Copy the data exactly; pictures stay out of the copy.

Supplied material:
*** Begin section ***

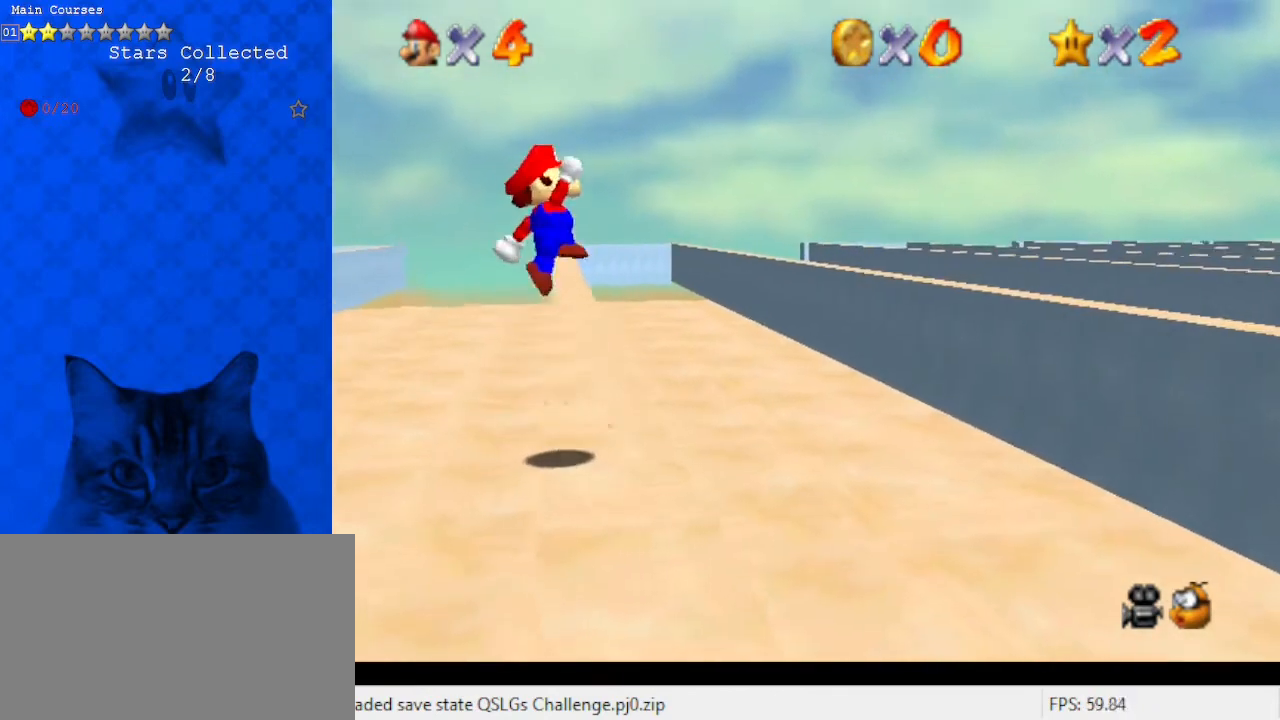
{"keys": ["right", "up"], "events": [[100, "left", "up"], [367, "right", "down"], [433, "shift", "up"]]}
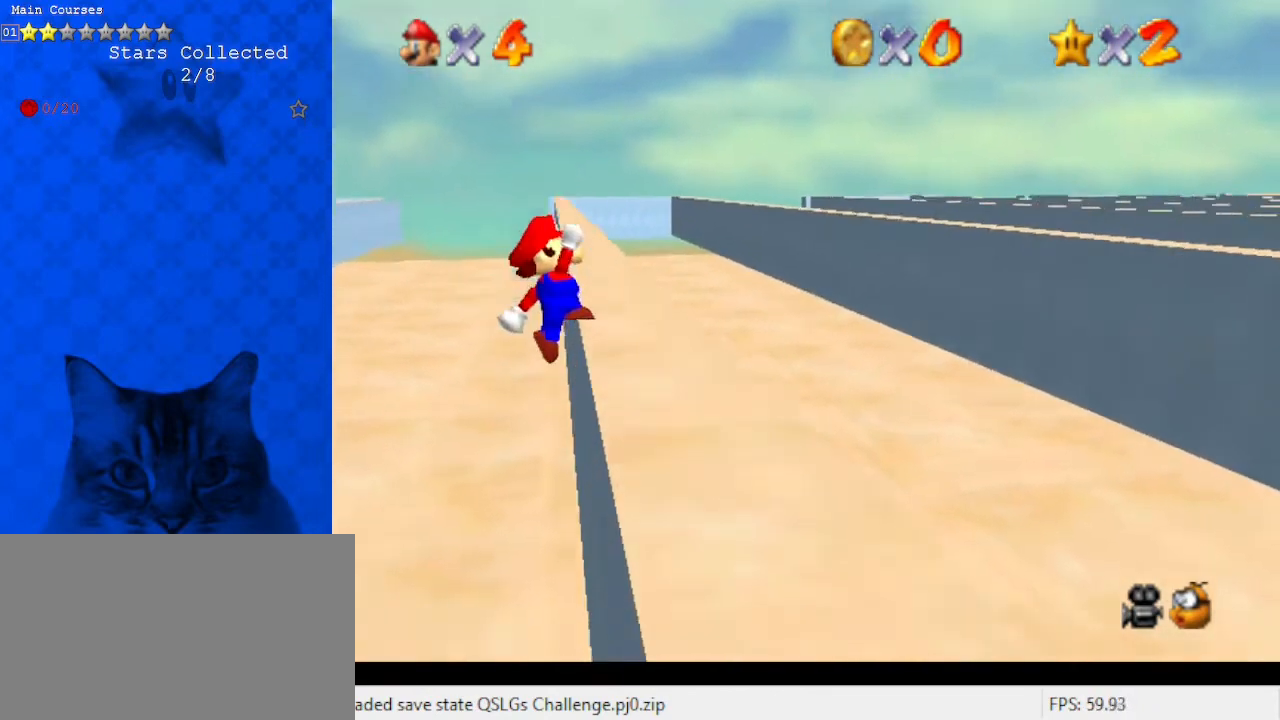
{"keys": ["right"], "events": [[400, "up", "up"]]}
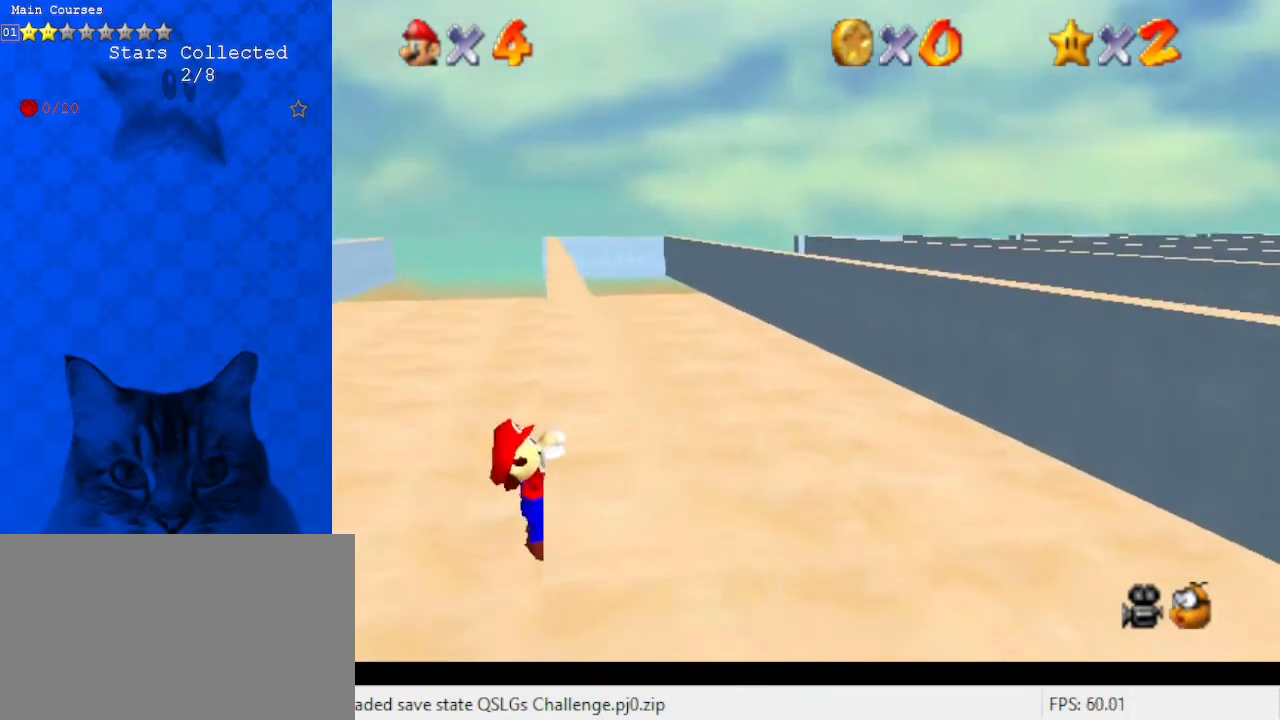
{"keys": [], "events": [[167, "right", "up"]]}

*** End section ***

Output of the exercise:
{"keys": ["right", "up"], "events": [[100, "left", "up"], [367, "right", "down"], [433, "shift", "up"]]}
{"keys": ["right"], "events": [[400, "up", "up"]]}
{"keys": [], "events": [[167, "right", "up"]]}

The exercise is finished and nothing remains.